- _WORK INSTRUCTIONS_: Could you reproduce every line of the records below word for word, leaving out the pictures?

- _EXTRACTED RECORDS_:
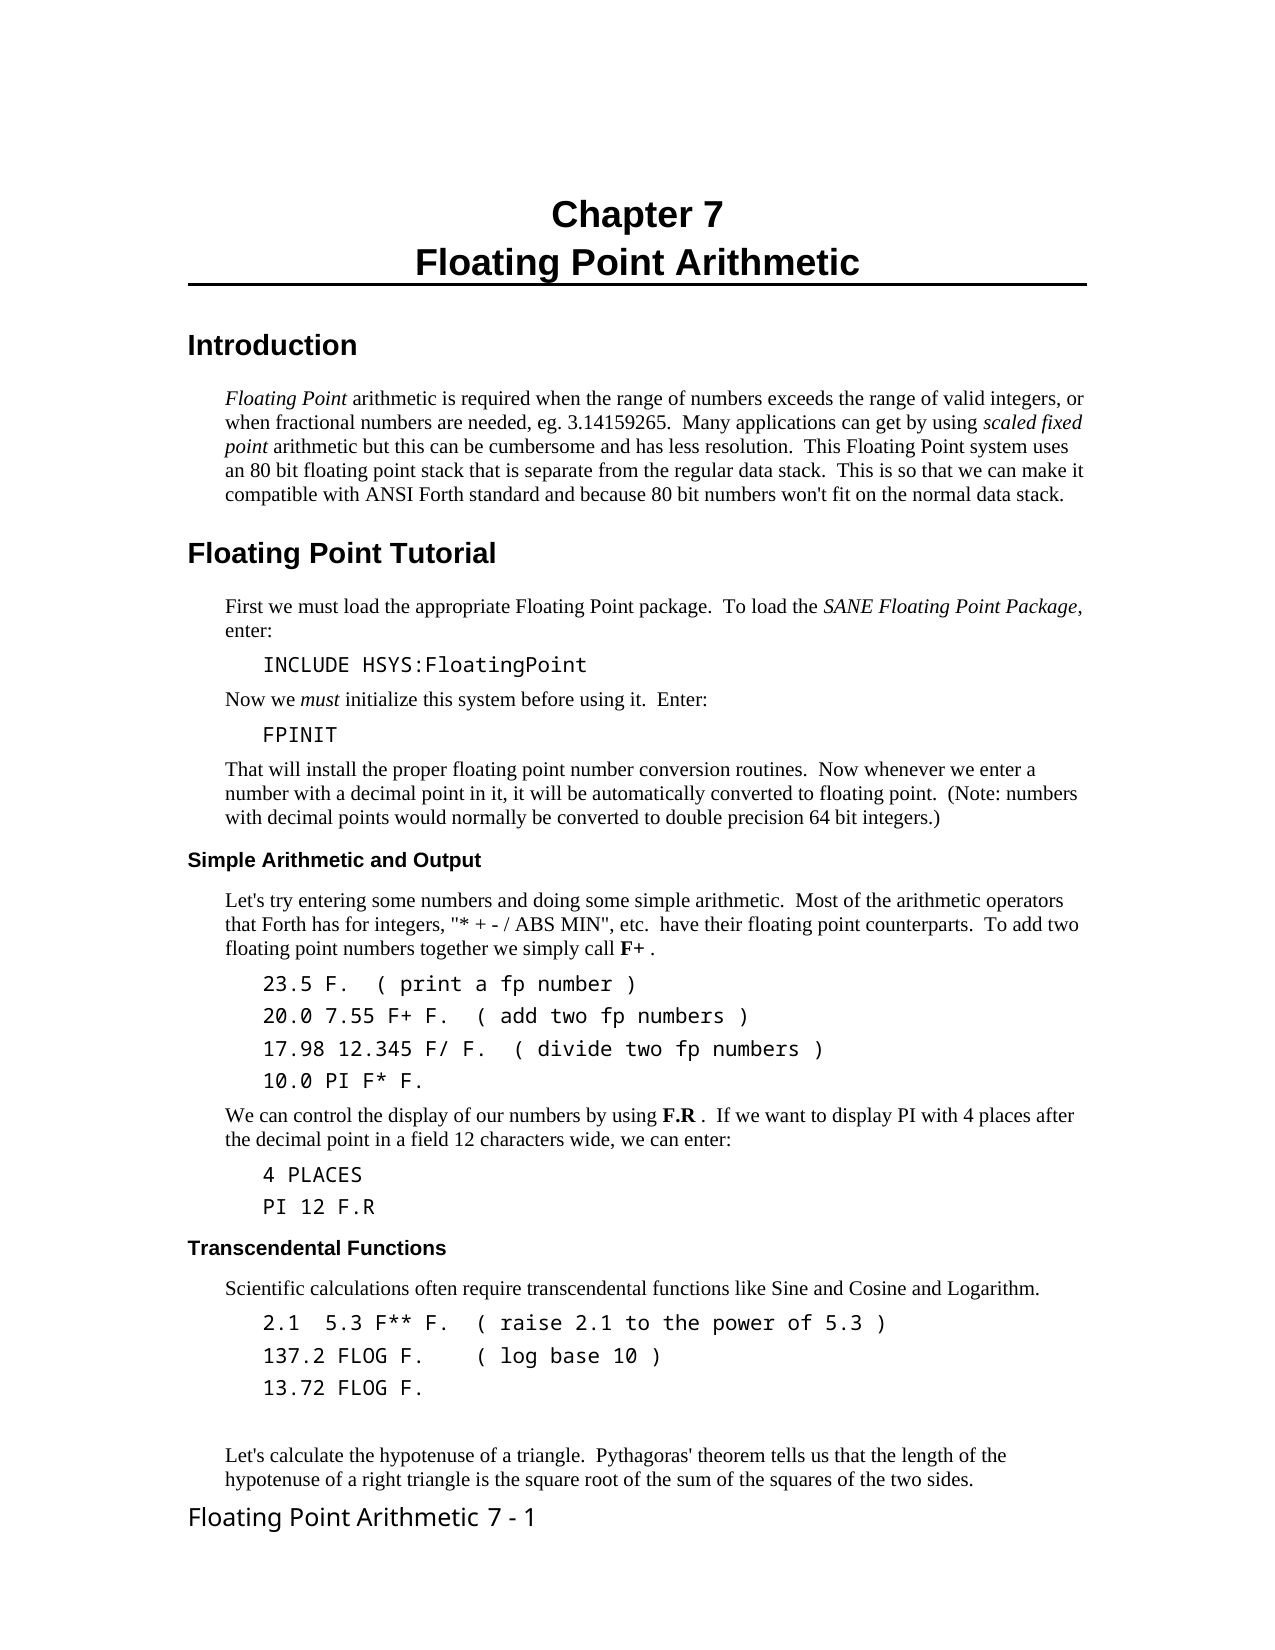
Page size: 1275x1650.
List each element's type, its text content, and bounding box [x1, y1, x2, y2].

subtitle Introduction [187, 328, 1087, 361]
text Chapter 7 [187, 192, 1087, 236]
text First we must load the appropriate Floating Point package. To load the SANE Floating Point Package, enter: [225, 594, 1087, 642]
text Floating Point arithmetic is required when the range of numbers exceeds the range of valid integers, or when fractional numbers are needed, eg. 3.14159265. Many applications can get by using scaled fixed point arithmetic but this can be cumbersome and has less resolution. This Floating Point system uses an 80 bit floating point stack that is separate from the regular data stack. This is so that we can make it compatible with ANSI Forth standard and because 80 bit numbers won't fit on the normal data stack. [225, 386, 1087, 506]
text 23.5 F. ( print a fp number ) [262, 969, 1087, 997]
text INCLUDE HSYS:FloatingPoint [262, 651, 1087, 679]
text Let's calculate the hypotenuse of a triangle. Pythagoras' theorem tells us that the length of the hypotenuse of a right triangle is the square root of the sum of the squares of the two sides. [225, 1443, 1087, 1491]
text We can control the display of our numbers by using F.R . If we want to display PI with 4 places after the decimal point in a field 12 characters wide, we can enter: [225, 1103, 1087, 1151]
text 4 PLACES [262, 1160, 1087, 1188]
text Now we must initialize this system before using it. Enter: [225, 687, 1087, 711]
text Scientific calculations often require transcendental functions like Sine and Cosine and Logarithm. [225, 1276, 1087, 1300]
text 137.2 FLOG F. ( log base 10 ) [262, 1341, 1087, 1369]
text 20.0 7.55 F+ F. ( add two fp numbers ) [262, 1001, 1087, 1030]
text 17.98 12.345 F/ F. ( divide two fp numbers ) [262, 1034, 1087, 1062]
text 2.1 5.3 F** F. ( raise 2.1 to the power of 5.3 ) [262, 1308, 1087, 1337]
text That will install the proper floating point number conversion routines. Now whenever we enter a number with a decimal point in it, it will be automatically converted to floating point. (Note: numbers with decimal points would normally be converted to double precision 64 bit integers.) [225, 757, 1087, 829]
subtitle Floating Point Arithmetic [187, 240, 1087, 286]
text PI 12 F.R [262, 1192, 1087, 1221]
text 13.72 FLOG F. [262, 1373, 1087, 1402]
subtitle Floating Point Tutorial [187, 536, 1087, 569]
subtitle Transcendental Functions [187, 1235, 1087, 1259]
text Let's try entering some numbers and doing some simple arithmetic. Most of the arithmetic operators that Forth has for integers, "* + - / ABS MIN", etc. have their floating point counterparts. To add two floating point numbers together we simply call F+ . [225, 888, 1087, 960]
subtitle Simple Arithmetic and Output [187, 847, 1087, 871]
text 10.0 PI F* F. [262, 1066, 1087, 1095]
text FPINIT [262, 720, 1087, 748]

- _WRITTEN REPLY_:
Page size: 1275x1650.
List each element's type, its text content, and bounding box [x1, y1, x2, y2].

subtitle Introduction [187, 328, 1087, 361]
text Chapter 7 [187, 192, 1087, 236]
text First we must load the appropriate Floating Point package. To load the SANE Floating Point Package, enter: [225, 594, 1087, 642]
text Floating Point arithmetic is required when the range of numbers exceeds the range of valid integers, or when fractional numbers are needed, eg. 3.14159265. Many applications can get by using scaled fixed point arithmetic but this can be cumbersome and has less resolution. This Floating Point system uses an 80 bit floating point stack that is separate from the regular data stack. This is so that we can make it compatible with ANSI Forth standard and because 80 bit numbers won't fit on the normal data stack. [225, 386, 1087, 506]
text 23.5 F. ( print a fp number ) [262, 969, 1087, 997]
text INCLUDE HSYS:FloatingPoint [262, 651, 1087, 679]
text Let's calculate the hypotenuse of a triangle. Pythagoras' theorem tells us that the length of the hypotenuse of a right triangle is the square root of the sum of the squares of the two sides. [225, 1443, 1087, 1491]
text We can control the display of our numbers by using F.R . If we want to display PI with 4 places after the decimal point in a field 12 characters wide, we can enter: [225, 1103, 1087, 1151]
text 4 PLACES [262, 1160, 1087, 1188]
text Now we must initialize this system before using it. Enter: [225, 687, 1087, 711]
text Scientific calculations often require transcendental functions like Sine and Cosine and Logarithm. [225, 1276, 1087, 1300]
text 137.2 FLOG F. ( log base 10 ) [262, 1341, 1087, 1369]
text 20.0 7.55 F+ F. ( add two fp numbers ) [262, 1001, 1087, 1030]
text 17.98 12.345 F/ F. ( divide two fp numbers ) [262, 1034, 1087, 1062]
text 2.1 5.3 F** F. ( raise 2.1 to the power of 5.3 ) [262, 1308, 1087, 1337]
text That will install the proper floating point number conversion routines. Now whenever we enter a number with a decimal point in it, it will be automatically converted to floating point. (Note: numbers with decimal points would normally be converted to double precision 64 bit integers.) [225, 757, 1087, 829]
subtitle Floating Point Arithmetic [187, 240, 1087, 286]
text PI 12 F.R [262, 1192, 1087, 1221]
text 13.72 FLOG F. [262, 1373, 1087, 1402]
subtitle Floating Point Tutorial [187, 536, 1087, 569]
subtitle Transcendental Functions [187, 1235, 1087, 1259]
text Let's try entering some numbers and doing some simple arithmetic. Most of the arithmetic operators that Forth has for integers, "* + - / ABS MIN", etc. have their floating point counterparts. To add two floating point numbers together we simply call F+ . [225, 888, 1087, 960]
subtitle Simple Arithmetic and Output [187, 847, 1087, 871]
text 10.0 PI F* F. [262, 1066, 1087, 1095]
text FPINIT [262, 720, 1087, 748]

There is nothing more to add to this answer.